A New ML Stack

It's time for a new ML stack -- for software engineers.

Software engineers are one of the fastest-growing user segments with LLMs and other foundational models.

It's never been easier to integrate models directly at the application layer (or at the edge). Developers don't need to craft n-dimensional arrays or complicated embeddings, it's just some text or an image.

Other parts of the machine learning stack of the 2010s are quickly drifting into irrelevancy.

Model architecture changed. Purpose-built platforms and products for deep learning didn’t necessarily translate when model architecture changed. Early ML products built at Airbnb and Uber didn’t see widespread adoption among the next generation of growth startups. What's feature engineering?
Cloud infrastructure evolved. Better distributed computing primitives through open-source libraries (e.g., Kubernetes) and the near-infinite scalability of compute and storage if properly separated. Instead of HPC, OpenAI uses Kubernetes.
The “Modern Data Stack” saw much more activity than the MLOps space. Even the largest player (Databricks) gravitated towards a platform built around a cloud data warehouse. But will foundational models be part of the MDS? Or will engineering teams adopt them directly? The shortest distance between two points is a line.
Supervised learning is still important, but the GPT-class models learn unsupervised. Labeling data will always be important, but it might not be the same barrier to entry as it was in the Scale AI era. What's step zero of the foundational model workflow?
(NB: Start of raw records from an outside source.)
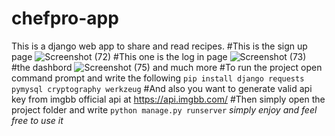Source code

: # chefpro-app
This is a django web app to share and read recipes.
#This is the sign up page
![Screenshot (72)](https://github.com/sami9644/chefpro-app/assets/60266765/417d14d3-b50f-47c3-b2d7-8afb296e9d90)
#This one is the log in page
![Screenshot (73)](https://github.com/sami9644/chefpro-app/assets/60266765/08bd4e70-2459-4b3f-afc8-fbe07d91c4d4)
#the dashbord
![Screenshot (75)](https://github.com/sami9644/chefpro-app/assets/60266765/3b112354-de1d-4896-9310-a70191286db0)
and much more
#To run the project open command prompt and write the following
`pip install django requests pymysql cryptography werkzeug`
#And also you want to generate valid api key from imgbb official api at <a href="https://api.imgbb.com/" target="_blank">https://api.imgbb.com/</a>
#Then simply open the project folder and write
`python manage.py runserver`
<i>simply enjoy and feel free to use it </i>
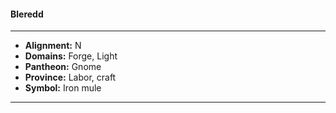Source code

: #### Bleredd
___

- **Alignment:** N
- **Domains:** Forge, Light
- **Pantheon:** Gnome
- **Province:** Labor, craft
- **Symbol:** Iron mule
___
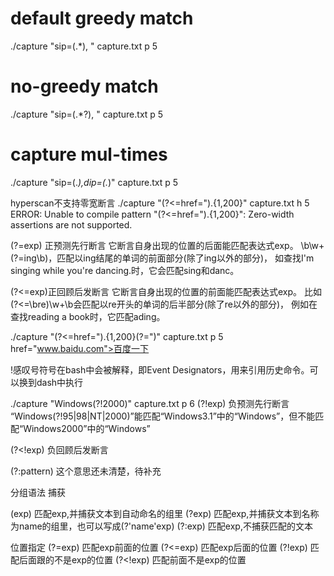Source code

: # default greedy match
./capture "sip=(.*), " capture.txt p 5
# no-greedy match
./capture "sip=(.*?), " capture.txt p 5
# capture mul-times
./capture "sip=(.*),dip=(.*)" capture.txt p 5

hyperscan不支持零宽断言
./capture "(?<=href=\").{1,200}" capture.txt h 5
ERROR: Unable to compile pattern "(?<=href=").{1,200}": Zero-width assertions are not supported.

(?=exp) 正预测先行断言
它断言自身出现的位置的后面能匹配表达式exp。
\b\w+(?=ing\b)，匹配以ing结尾的单词的前面部分(除了ing以外的部分)，
如查找I'm singing while you're dancing.时，它会匹配sing和danc。

(?<=exp)正回顾后发断言
它断言自身出现的位置的前面能匹配表达式exp。
比如(?<=\bre)\w+\b会匹配以re开头的单词的后半部分(除了re以外的部分)，
例如在查找reading a book时，它匹配ading。

./capture "(?<=href=\").{1,200}(?=\")" capture.txt p 5
href="www.baidu.com">百度一下

!感叹号符号在bash中会被解释，即Event Designators，用来引用历史命令。可以换到dash中执行

./capture "Windows(?\!2000)" capture.txt p 6
(?!exp) 负预测先行断言
“Windows(?!95|98|NT|2000)”能匹配“Windows3.1”中的“Windows”，但不能匹配“Windows2000”中的“Windows”

(?<!exp) 负回顾后发断言

(?:pattern) 这个意思还未清楚，待补充

分组语法 捕获

(exp) 匹配exp,并捕获文本到自动命名的组里
(?<name>exp) 匹配exp,并捕获文本到名称为name的组里，也可以写成(?'name'exp)
(?:exp) 匹配exp,不捕获匹配的文本

位置指定
(?=exp) 匹配exp前面的位置
(?<=exp) 匹配exp后面的位置
(?!exp) 匹配后面跟的不是exp的位置
(?<!exp) 匹配前面不是exp的位置

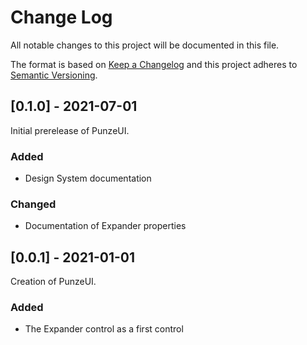 # Change Log
All notable changes to this project will be documented in this file.

The format is based on [Keep a Changelog](http://keepachangelog.com/en/1.0.0/)
and this project adheres to [Semantic Versioning](http://semver.org/spec/v2.0.0.html).

## [0.1.0] - 2021-07-01
Initial prerelease of PunzeUI.

### Added
- Design System documentation

### Changed
- Documentation of Expander properties

## [0.0.1] - 2021-01-01
Creation of PunzeUI.

### Added
- The Expander control as a first control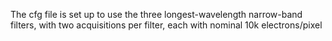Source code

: The cfg file is set up to use the three longest-wavelength narrow-band filters, with two
acquisitions per filter, each with nominal 10k electrons/pixel
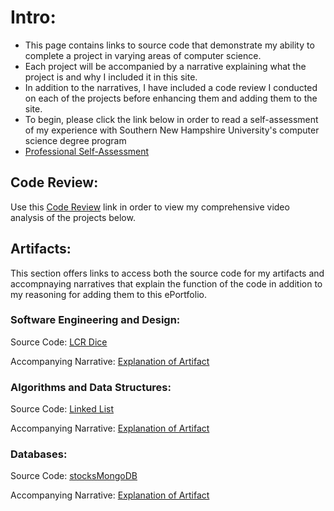 

# Intro:

- This page contains links to source code that demonstrate my ability to complete a project in varying areas of computer science.
- Each project will be accompanied by a narrative explaining what the project is and why I included it in this site.
- In addition to the narratives, I have included a code review I conducted on each of the projects before enhancing them and adding them to the site.
- To begin, please click the link below in order to read a self-assessment of my experience with Southern New Hampshire University's computer science degree program
- [Professional Self-Assessment](https://drive.google.com/file/d/1MuQOVgU5LaKRaAq0rrdGgZ5PXnjFZ9nK/view?usp=sharing)

## Code Review:   

Use this [Code Review](https://drive.google.com/file/d/1jcxPzzgW1I_U4lcVBmadQemr-_02WJ9y/view?usp=sharing) link in order to view my comprehensive video analysis of the projects below.

## Artifacts:

This section offers links to access both the source code for my artifacts and accompnaying narratives that explain the function of the code in addition to my reasoning for adding them to this ePortfolio.

### Software Engineering and Design:

Source Code: [LCR Dice](https://github.com/Olivier-504/LCR_Dice_Game)  

Accompanying Narrative: [Explanation of Artifact](https://drive.google.com/file/d/1g6mHT5ayLRT_2ef8OebBW7x70eKu-iWS/view?usp=sharing)

### Algorithms and Data Structures:

Source Code: [Linked List](https://github.com/Olivier-504/LinkedList)  

Accompanying Narrative: [Explanation of Artifact](https://drive.google.com/file/d/1GeKYM_B45PY3zDTS_eO2qivFPnvlc3oO/view?usp=sharing)

### Databases:

Source Code: [stocksMongoDB](https://github.com/Olivier-504/stocksMongoDB)  

Accompanying Narrative: [Explanation of Artifact](https://drive.google.com/file/d/1pdCZZOyd5JjZdk2H0u66Oh8Vt1c-HXaM/view?usp=sharing)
What stayed the same? The developer tools and libraries — TensorFlow, PyTorch. Although even these have started to be consolidated into bigger building blocks (e.g., HuggingFace’s transformers library). Generally, these libraries have absorbed new developments fairly easily, and the primitives that they provide (abstracting the underlying hardware, matrix multiplication, etc.) are generic enough.

Notebooks are still the place for data exploration (and even exploratory training). However, now they are much more likely to be remote (Google Colab or hosted on a cluster). Models continued to grow larger. But experimentation for developers might happen right in the IDE.

Of course, it’s not just the ML stack. Software half-life seems to be decreasing rapidly across the board — even for infrastructure.